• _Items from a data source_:
━━━━

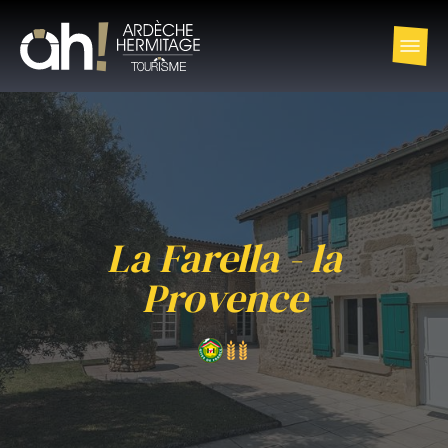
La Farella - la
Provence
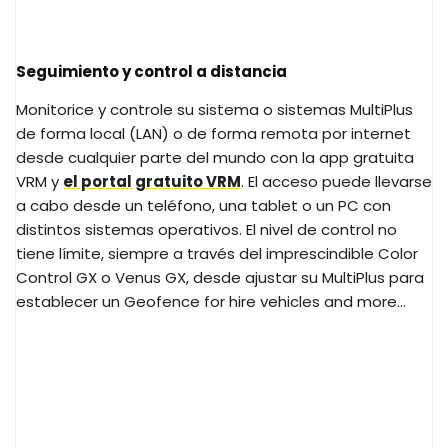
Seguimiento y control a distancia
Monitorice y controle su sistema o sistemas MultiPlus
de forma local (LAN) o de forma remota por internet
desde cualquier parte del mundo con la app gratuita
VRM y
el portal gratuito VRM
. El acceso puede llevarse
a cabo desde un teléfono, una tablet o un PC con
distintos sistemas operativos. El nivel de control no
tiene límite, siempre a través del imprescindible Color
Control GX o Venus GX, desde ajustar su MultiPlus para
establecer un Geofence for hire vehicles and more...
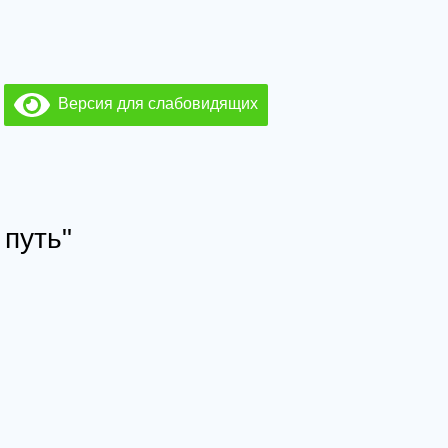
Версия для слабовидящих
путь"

━━━━

• _What the task requires_:
Update the records by replacing every "MultiPlus" with "Quattro" and leaving all other text unchanged. Omit the pictures from your answer.

• _Output for this exercise_:
La Farella - la
Provence
Seguimiento y control a distancia
Monitorice y controle su sistema o sistemas Quattro
de forma local (LAN) o de forma remota por internet
desde cualquier parte del mundo con la app gratuita
VRM y
el portal gratuito VRM
. El acceso puede llevarse
a cabo desde un teléfono, una tablet o un PC con
distintos sistemas operativos. El nivel de control no
tiene límite, siempre a través del imprescindible Color
Control GX o Venus GX, desde ajustar su Quattro para
establecer un Geofence for hire vehicles and more...
Версия для слабовидящих
путь"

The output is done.